Annovis’s Buntanetap Shows Dose-Dependent Cognitive Gains, Biomarker Reductions; Phase 3 80% Enrolled
Annovis’s Phase 2/3 study in 351 mild to moderate AD patients showed dose-dependent, statistically significant ADAS-Cog11 gains in pTau217-positive subjects alongside reductions in tau, TDP-43, neuroinflammation markers and NfL, with no safety issues in ApoE4 carriers. These results support its pivotal Phase 3 trial, now 80% enrolled.
1. Phase 2/3 Study Design and Enrollment
The randomized, double-blind, placebo-controlled trial enrolled 351 patients with mild to moderate Alzheimer’s disease for 12 weeks, testing 7.5 mg, 15 mg and 30 mg daily doses of buntanetap. Participants included pTau217 biomarker–positive subjects and allowed continuation of existing symptomatic therapies.

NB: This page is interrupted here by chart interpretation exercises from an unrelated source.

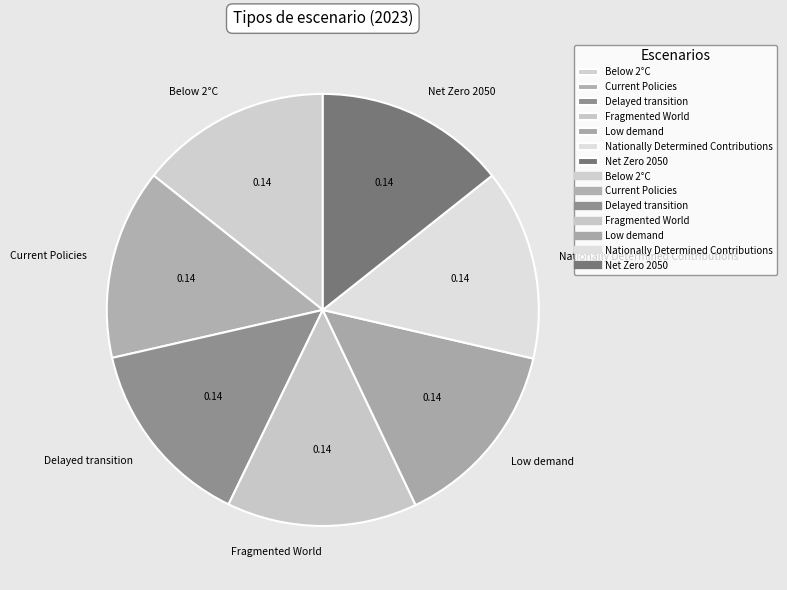

Combined, do Nationally Determined Contributions and Fragmented World account for over 50%?

No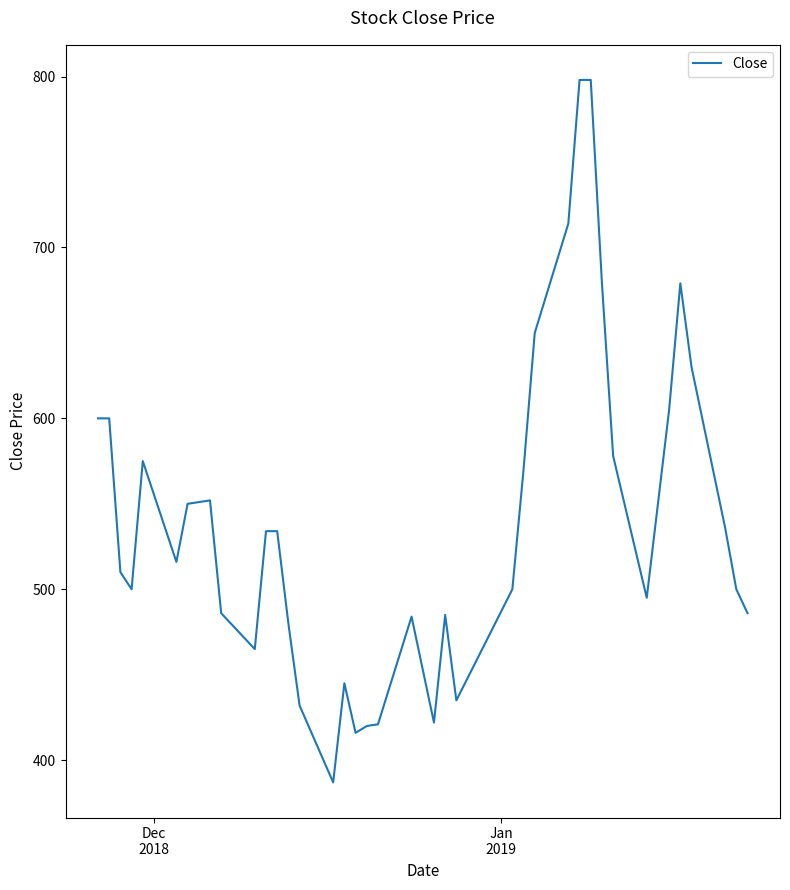

What is the greatest value displayed?

798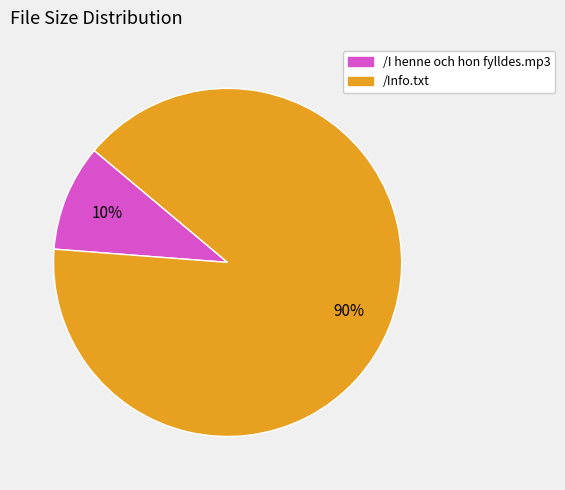

Is it true that /Info.txt is 82% of the pie?

False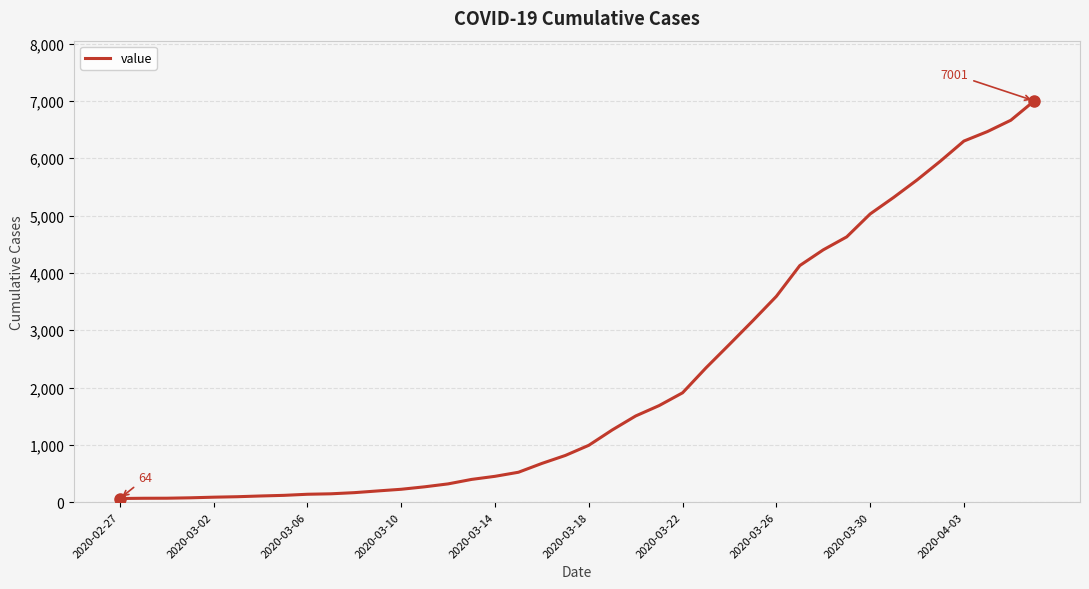

True or false: there are more than 0 points higher than both neighbors.

False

2. Cognitive Efficacy Outcomes
In pTau217-positive mild AD patients (MMSE 21–24), buntanetap demonstrated dose-dependent, statistically significant ADAS-Cog11 improvements versus placebo, with the 30 mg dose delivering the strongest and most consistent benefits across age, BMI, sex, ethnicity and ApoE4 status.
3. Biomarker and Safety Findings
Buntanetap treatment led to reductions in neurotoxic proteins tau and TDP-43, decreased levels of IL-5, IL-6, S100A12, IFN-γ and IGF1R, and lowered neurofilament light chain. Safety was favorable at all doses and stages, with no increased adverse events in ApoE4 carriers and compatibility with concurrent AD medications.
4. Pivotal Phase 3 Trial Advancement
The ongoing pivotal Phase 3 study in pTau217 biomarker–positive early AD (MMSE 20–28) is nearing full enrollment at 80% and will assess symptomatic effects at 6 months and potential disease-modifying benefits at 18 months to confirm Phase 2/3 findings.